The records below are to be reproduced exactly, with the pictures left out.
--- Material shown Enclosed Below ---
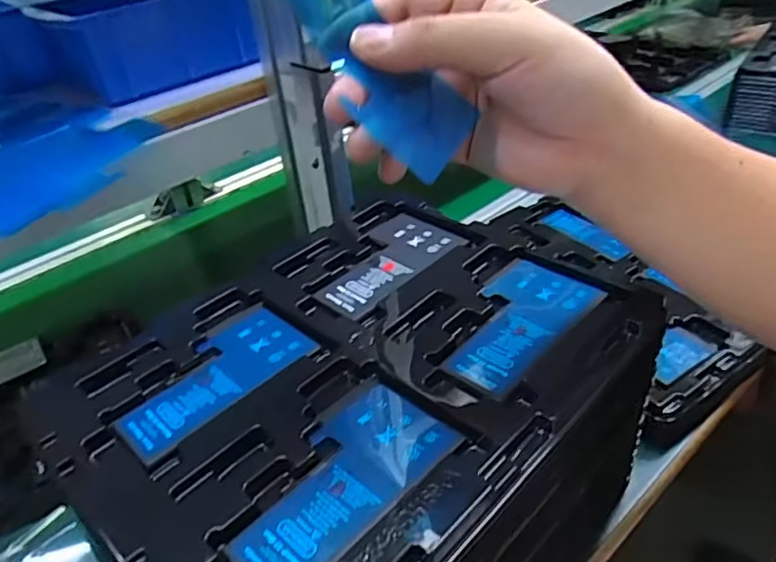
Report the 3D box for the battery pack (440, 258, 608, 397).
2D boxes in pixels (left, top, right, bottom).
[{"bbox_3d":[0.067,0.020,0.327,0.057,0.004,0.100,26,47,37],"label":"battery pack"}]

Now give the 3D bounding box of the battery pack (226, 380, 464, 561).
[{"bbox_3d":[-0.021,0.083,0.256,0.054,0.004,0.101,24,46,36],"label":"battery pack"}]

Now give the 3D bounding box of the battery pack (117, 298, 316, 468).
[{"bbox_3d":[-0.092,0.047,0.316,0.102,0.004,0.060,-33,43,-31],"label":"battery pack"}]

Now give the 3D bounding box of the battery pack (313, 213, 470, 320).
[{"bbox_3d":[-0.002,-0.013,0.383,0.099,0.009,0.053,-33,43,-31],"label":"battery pack"}]

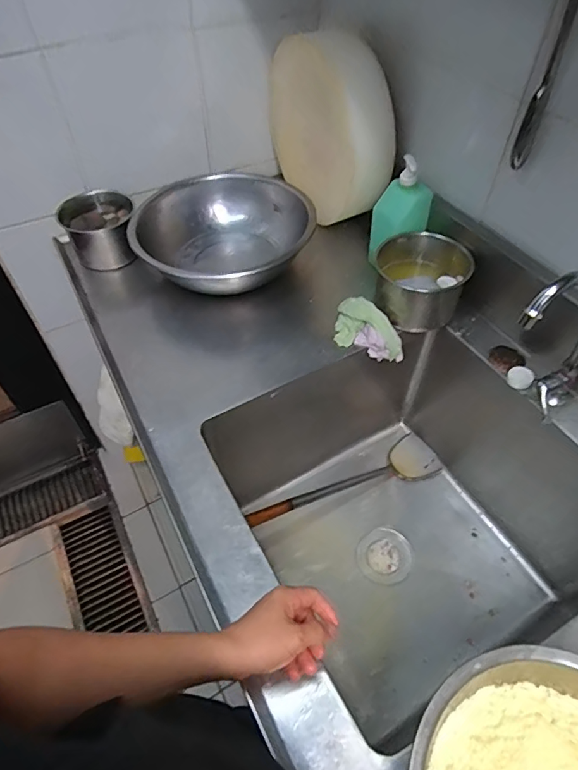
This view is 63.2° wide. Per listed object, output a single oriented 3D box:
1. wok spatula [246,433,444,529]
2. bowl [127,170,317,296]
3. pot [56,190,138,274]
[{"bbox_3d":[0.141,0.219,1.004,0.460,0.068,0.114,-14,50,-35],"label":"wok spatula"},{"bbox_3d":[-0.132,-0.297,0.997,0.344,0.139,0.338,0,51,0],"label":"bowl"},{"bbox_3d":[-0.407,-0.328,1.030,0.144,0.135,0.131,0,51,0],"label":"pot"}]

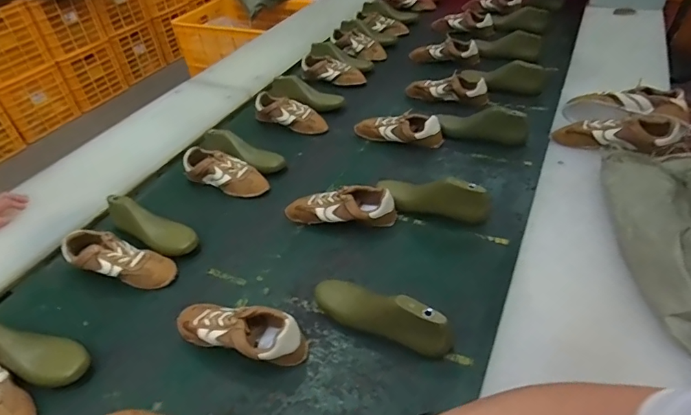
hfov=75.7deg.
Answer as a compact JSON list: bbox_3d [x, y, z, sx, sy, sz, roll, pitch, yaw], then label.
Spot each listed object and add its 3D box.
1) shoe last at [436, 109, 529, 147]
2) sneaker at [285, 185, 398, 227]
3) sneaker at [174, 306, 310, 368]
[{"bbox_3d":[0.344,-0.212,1.122,0.228,0.073,0.060,15,45,21],"label":"shoe last"},{"bbox_3d":[-0.011,-0.002,0.928,0.232,0.066,0.085,5,41,12],"label":"sneaker"},{"bbox_3d":[-0.174,0.192,0.709,0.231,0.068,0.077,10,42,18],"label":"sneaker"}]

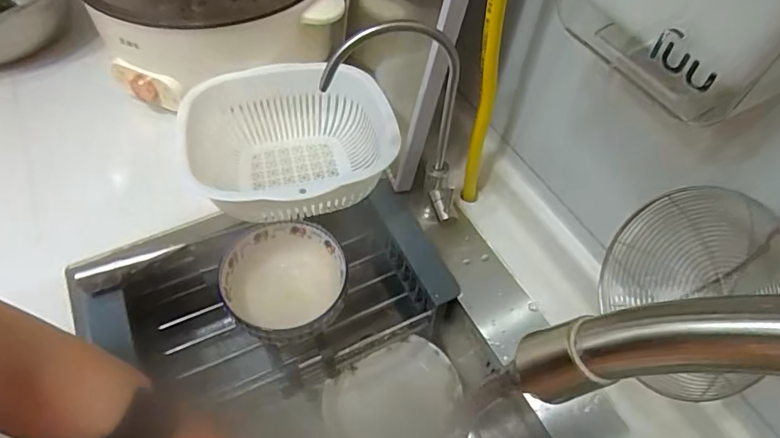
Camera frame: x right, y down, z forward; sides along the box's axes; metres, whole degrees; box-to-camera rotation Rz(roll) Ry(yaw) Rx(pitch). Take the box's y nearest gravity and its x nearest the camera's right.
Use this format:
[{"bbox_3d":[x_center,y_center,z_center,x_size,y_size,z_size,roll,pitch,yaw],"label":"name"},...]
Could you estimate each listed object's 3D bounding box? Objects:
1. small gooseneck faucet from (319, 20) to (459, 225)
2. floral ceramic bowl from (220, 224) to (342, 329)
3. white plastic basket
[{"bbox_3d":[0.016,-0.086,0.508,0.131,0.268,0.065,11,55,5],"label":"small gooseneck faucet"},{"bbox_3d":[-0.120,0.077,0.565,0.129,0.075,0.134,2,55,-2],"label":"floral ceramic bowl"},{"bbox_3d":[-0.114,-0.093,0.598,0.223,0.117,0.244,-7,55,-9],"label":"white plastic basket"}]

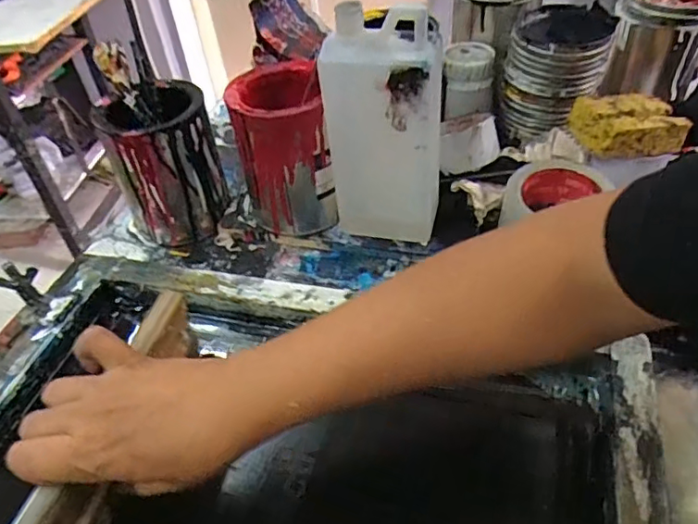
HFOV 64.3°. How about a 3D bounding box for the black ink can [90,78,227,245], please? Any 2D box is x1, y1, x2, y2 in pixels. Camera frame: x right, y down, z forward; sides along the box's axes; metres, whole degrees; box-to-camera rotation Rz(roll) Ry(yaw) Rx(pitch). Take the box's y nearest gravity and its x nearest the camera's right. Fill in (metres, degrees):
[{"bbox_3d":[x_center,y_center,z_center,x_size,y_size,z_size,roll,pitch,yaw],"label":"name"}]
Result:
[{"bbox_3d":[-0.192,-0.104,0.599,0.097,0.144,0.101,-3,44,3],"label":"black ink can"}]

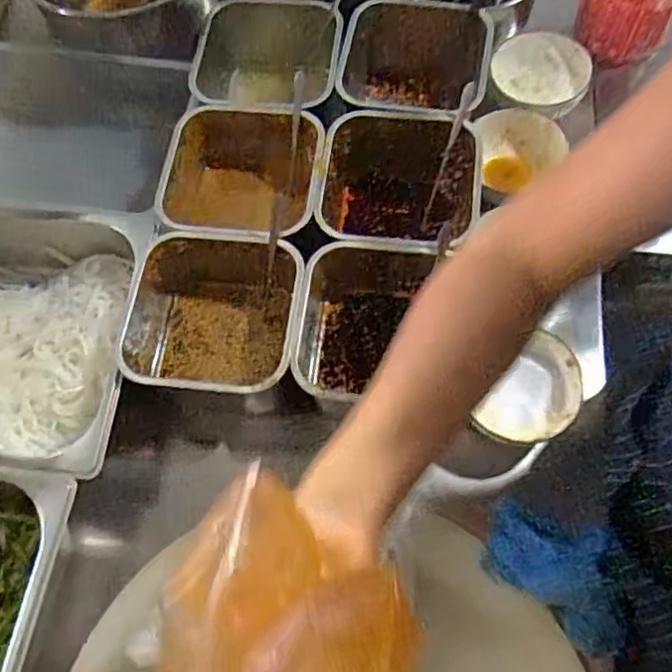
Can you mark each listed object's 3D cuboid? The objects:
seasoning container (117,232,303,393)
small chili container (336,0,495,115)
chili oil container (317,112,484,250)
[{"bbox_3d":[-0.113,-0.013,0.631,0.157,0.089,0.160,6,67,6],"label":"seasoning container"},{"bbox_3d":[0.091,-0.293,0.769,0.177,0.123,0.165,6,67,6],"label":"small chili container"},{"bbox_3d":[0.068,-0.147,0.695,0.163,0.129,0.168,7,67,6],"label":"chili oil container"}]

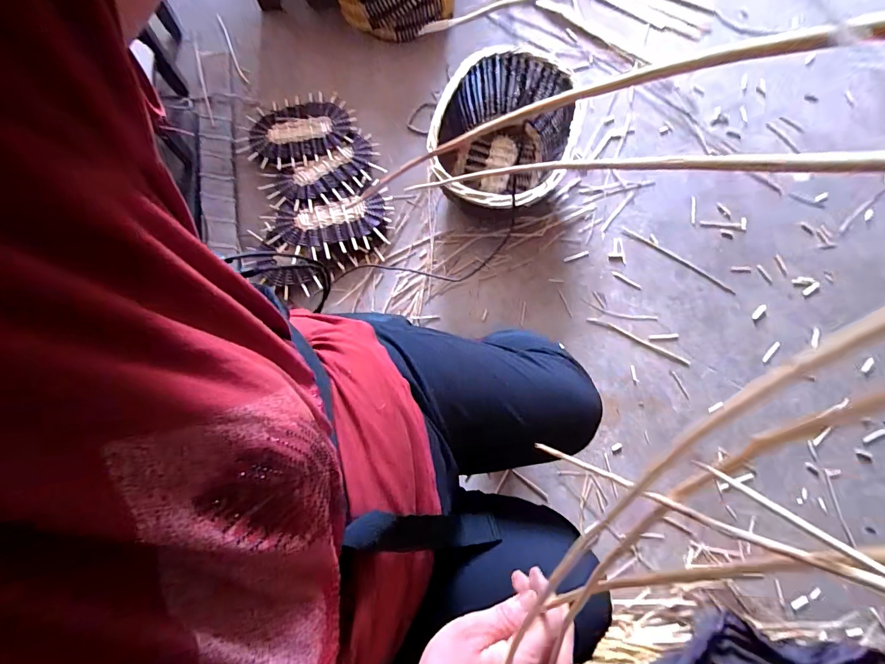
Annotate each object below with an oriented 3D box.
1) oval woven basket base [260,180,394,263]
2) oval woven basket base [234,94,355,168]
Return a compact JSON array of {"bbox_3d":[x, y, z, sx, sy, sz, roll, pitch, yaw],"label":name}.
[{"bbox_3d":[-0.270,-0.260,0.997,0.279,0.026,0.159,-15,78,-4],"label":"oval woven basket base"},{"bbox_3d":[-0.376,-0.511,1.069,0.270,0.024,0.183,-12,78,-4],"label":"oval woven basket base"}]

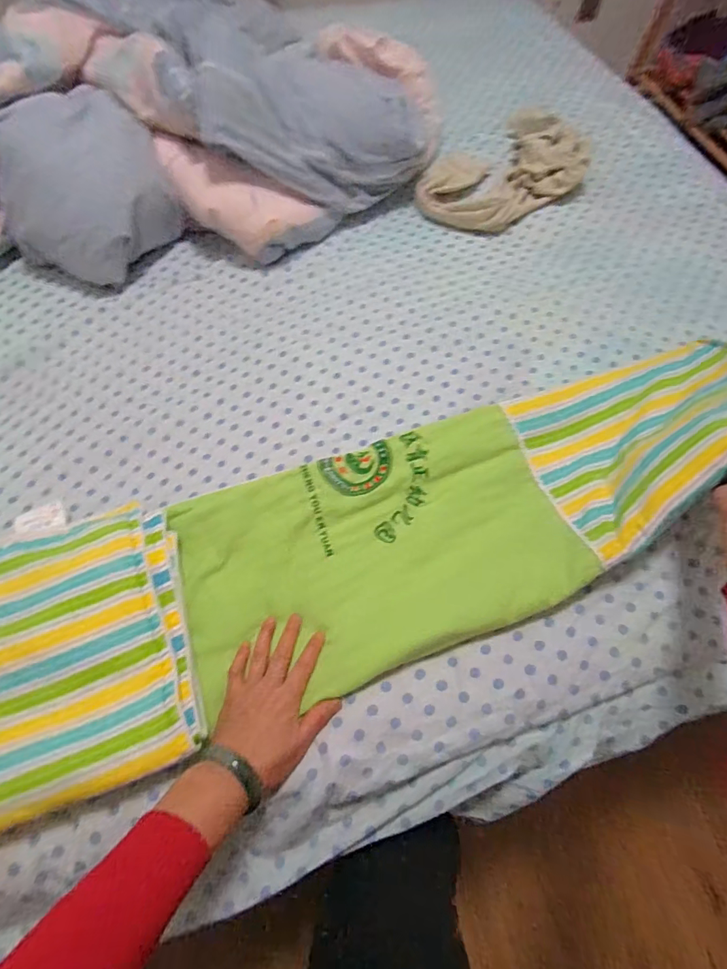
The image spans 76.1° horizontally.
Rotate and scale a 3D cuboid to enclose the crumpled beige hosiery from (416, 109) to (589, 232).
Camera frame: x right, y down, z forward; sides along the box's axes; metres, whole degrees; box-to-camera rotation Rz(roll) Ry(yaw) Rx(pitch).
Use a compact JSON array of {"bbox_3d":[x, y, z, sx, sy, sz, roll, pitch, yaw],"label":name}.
[{"bbox_3d":[0.252,-0.568,0.809,0.261,0.064,0.337,16,64,9],"label":"crumpled beige hosiery"}]

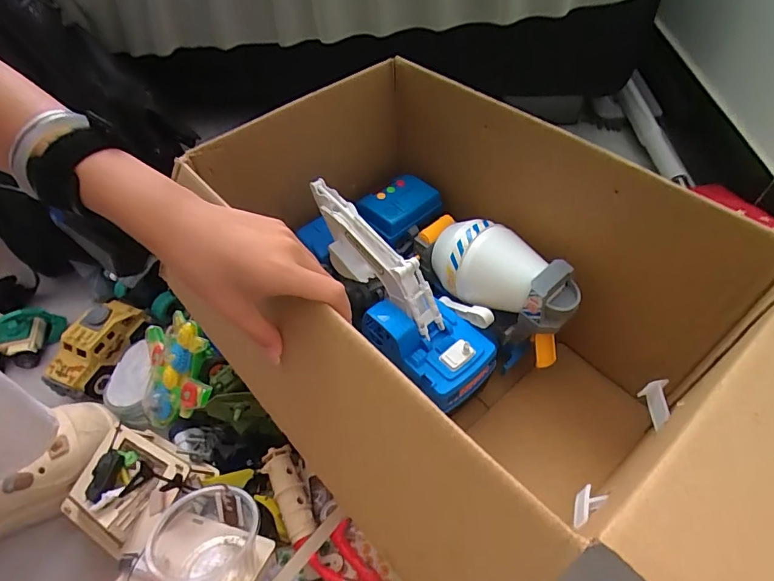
--- End of Enclosed Material shown ---
Exercise solution:
Report the 3D box for the battery pack (440, 258, 608, 397).
2D boxes in pixels (left, top, right, bottom).
[{"bbox_3d":[0.067,0.020,0.327,0.057,0.004,0.100,26,47,37],"label":"battery pack"}]

Now give the 3D bounding box of the battery pack (226, 380, 464, 561).
[{"bbox_3d":[-0.021,0.083,0.256,0.054,0.004,0.101,24,46,36],"label":"battery pack"}]

Now give the 3D bounding box of the battery pack (117, 298, 316, 468).
[{"bbox_3d":[-0.092,0.047,0.316,0.102,0.004,0.060,-33,43,-31],"label":"battery pack"}]

Now give the 3D bounding box of the battery pack (313, 213, 470, 320).
[{"bbox_3d":[-0.002,-0.013,0.383,0.099,0.009,0.053,-33,43,-31],"label":"battery pack"}]

This view is 63.2° wide. Per listed object, output a single oriented 3D box:
1. wok spatula [246,433,444,529]
2. bowl [127,170,317,296]
3. pot [56,190,138,274]
[{"bbox_3d":[0.141,0.219,1.004,0.460,0.068,0.114,-14,50,-35],"label":"wok spatula"},{"bbox_3d":[-0.132,-0.297,0.997,0.344,0.139,0.338,0,51,0],"label":"bowl"},{"bbox_3d":[-0.407,-0.328,1.030,0.144,0.135,0.131,0,51,0],"label":"pot"}]

hfov=75.7deg.
Answer as a compact JSON list: bbox_3d [x, y, z, sx, sy, sz, roll, pitch, yaw], then label.
Spot each listed object and add its 3D box.
1) shoe last at [436, 109, 529, 147]
2) sneaker at [285, 185, 398, 227]
3) sneaker at [174, 306, 310, 368]
[{"bbox_3d":[0.344,-0.212,1.122,0.228,0.073,0.060,15,45,21],"label":"shoe last"},{"bbox_3d":[-0.011,-0.002,0.928,0.232,0.066,0.085,5,41,12],"label":"sneaker"},{"bbox_3d":[-0.174,0.192,0.709,0.231,0.068,0.077,10,42,18],"label":"sneaker"}]

Camera frame: x right, y down, z forward; sides along the box's axes; metres, whole degrees; box-to-camera rotation Rz(roll) Ry(yaw) Rx(pitch). Take the box's y nearest gravity and its x nearest the camera's right.
Use this format:
[{"bbox_3d":[x_center,y_center,z_center,x_size,y_size,z_size,roll,pitch,yaw],"label":"name"},...]
Could you estimate each listed object's 3D bounding box? Objects:
1. small gooseneck faucet from (319, 20) to (459, 225)
2. floral ceramic bowl from (220, 224) to (342, 329)
3. white plastic basket
[{"bbox_3d":[0.016,-0.086,0.508,0.131,0.268,0.065,11,55,5],"label":"small gooseneck faucet"},{"bbox_3d":[-0.120,0.077,0.565,0.129,0.075,0.134,2,55,-2],"label":"floral ceramic bowl"},{"bbox_3d":[-0.114,-0.093,0.598,0.223,0.117,0.244,-7,55,-9],"label":"white plastic basket"}]

HFOV 64.3°. How about a 3D bounding box for the black ink can [90,78,227,245], please? Any 2D box is x1, y1, x2, y2 in pixels. Camera frame: x right, y down, z forward; sides along the box's axes; metres, whole degrees; box-to-camera rotation Rz(roll) Ry(yaw) Rx(pitch). Take the box's y nearest gravity and its x nearest the camera's right. Fill in (metres, degrees):
[{"bbox_3d":[x_center,y_center,z_center,x_size,y_size,z_size,roll,pitch,yaw],"label":"name"}]
Result:
[{"bbox_3d":[-0.192,-0.104,0.599,0.097,0.144,0.101,-3,44,3],"label":"black ink can"}]

Can you mark each listed object's 3D cuboid? The objects:
seasoning container (117,232,303,393)
small chili container (336,0,495,115)
chili oil container (317,112,484,250)
[{"bbox_3d":[-0.113,-0.013,0.631,0.157,0.089,0.160,6,67,6],"label":"seasoning container"},{"bbox_3d":[0.091,-0.293,0.769,0.177,0.123,0.165,6,67,6],"label":"small chili container"},{"bbox_3d":[0.068,-0.147,0.695,0.163,0.129,0.168,7,67,6],"label":"chili oil container"}]

Annotate each object below with an oriented 3D box.
1) oval woven basket base [260,180,394,263]
2) oval woven basket base [234,94,355,168]
Return a compact JSON array of {"bbox_3d":[x, y, z, sx, sy, sz, roll, pitch, yaw],"label":name}.
[{"bbox_3d":[-0.270,-0.260,0.997,0.279,0.026,0.159,-15,78,-4],"label":"oval woven basket base"},{"bbox_3d":[-0.376,-0.511,1.069,0.270,0.024,0.183,-12,78,-4],"label":"oval woven basket base"}]

The image spans 76.1° horizontally.
Rotate and scale a 3D cuboid to enclose the crumpled beige hosiery from (416, 109) to (589, 232).
Camera frame: x right, y down, z forward; sides along the box's axes; metres, whole degrees; box-to-camera rotation Rz(roll) Ry(yaw) Rx(pitch).
Use a compact JSON array of {"bbox_3d":[x, y, z, sx, sy, sz, roll, pitch, yaw],"label":name}.
[{"bbox_3d":[0.252,-0.568,0.809,0.261,0.064,0.337,16,64,9],"label":"crumpled beige hosiery"}]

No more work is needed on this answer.